Smith died of unknown causes on December 16 shortly after returning from one of his many trips to India, said Jeff Wallman, executive director of the Tibetan Buddhist Resource Center in New York.
Smith founded the center with a mission both to preserve the Tibetan canon and to make it readily accessible. Since 2000, the library has put more than six million pages of Tibetan literature onto the Internet.
Despite Smith's efforts, much has been lost. China sent troops into Tibet in 1950 and later unleashed its Cultural Revolution, in which communist zealots destroyed cultural heritage in Tibet and elsewhere.

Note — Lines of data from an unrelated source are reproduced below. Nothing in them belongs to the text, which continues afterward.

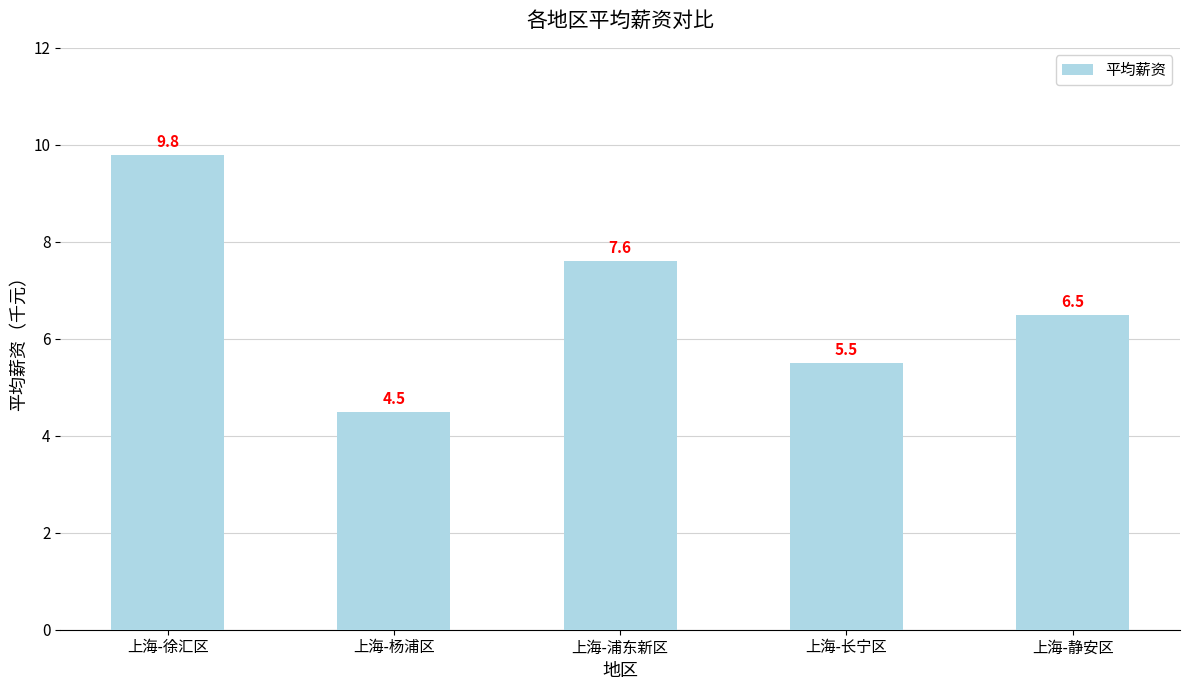

Reading left to right, extract all data points from this chart.

9.8	4.5	7.6	5.5	6.5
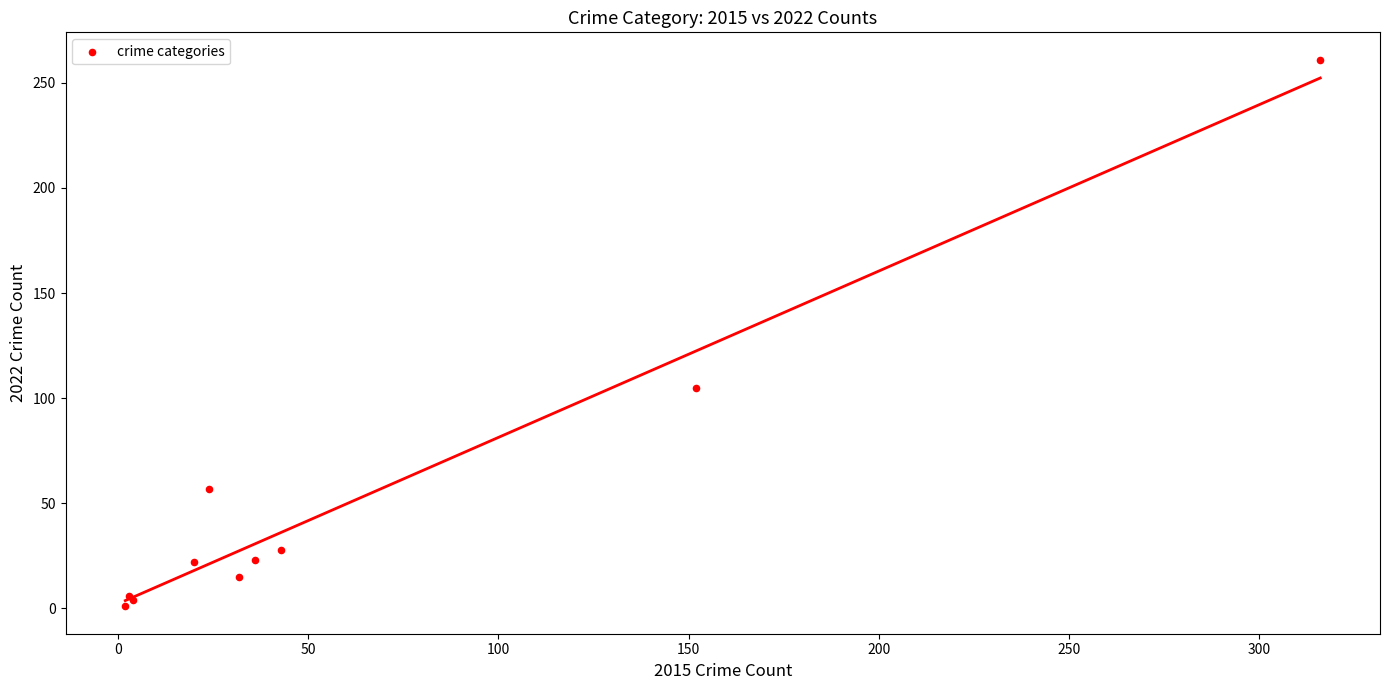

What Y value in the scatter plot is closest to 131?

105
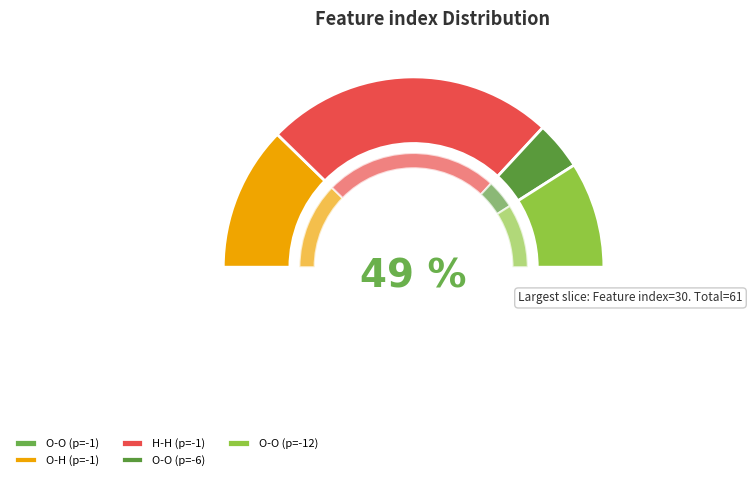

To the nearest percent, what is the difference between the 2 and 0 slice percentages?

49%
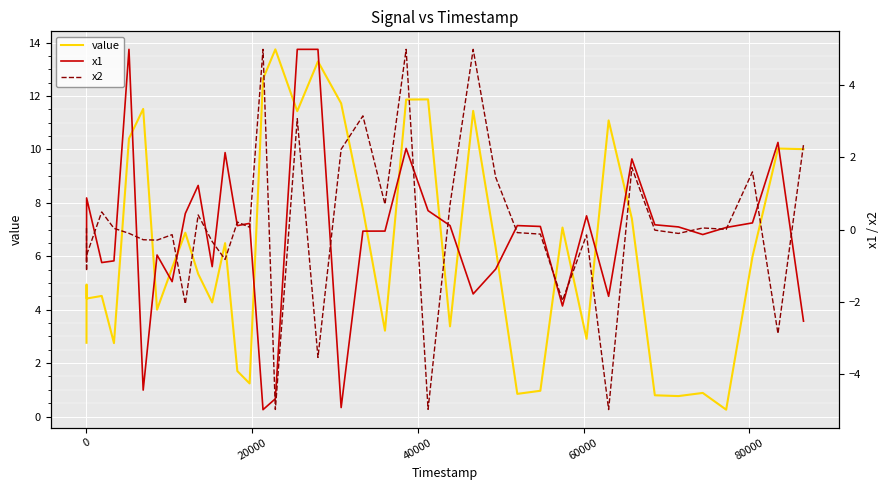

What is the highest value of the value series?

13.7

Smith was born in Utah and raised a Mormon. He went to the University of Washington to learn Far Eastern languages, hoping that his specialized field of study would help him avoid the draft into the Vietnam War.
In Seattle, he was introduced to a Tibetan lama and quickly embraced Buddhism.
"He was the most logical person I have ever encountered," Smith told The New York Times in 2002. "From him, I learned that truth is true only within its system."
Smith moved to India in the mid-1960s, just as China was launching the Cultural Revolution. Working for the Library of Congress in Washington, Smith hunted for handwritten texts that Tibetan refugees saved from monasteries.
Smith sent many of the books, some of them centuries-old, to universities back in the United States, jumpstarting the discipline of Tibetan studies.
When he launched the Tibetan Buddhist Resource Center, Smith said that his effort was not political and that he only wanted to ensure that Tibetans will maintain access to their seminal works.
"Regardless of whether or not Tibet becomes independent, and that possibility seems less and less likely, our job is to save the content and to return to Tibetans, wherever they are, what has been preserved in the West," Smith was quoted as saying by the Buddhist magazine Tricycle.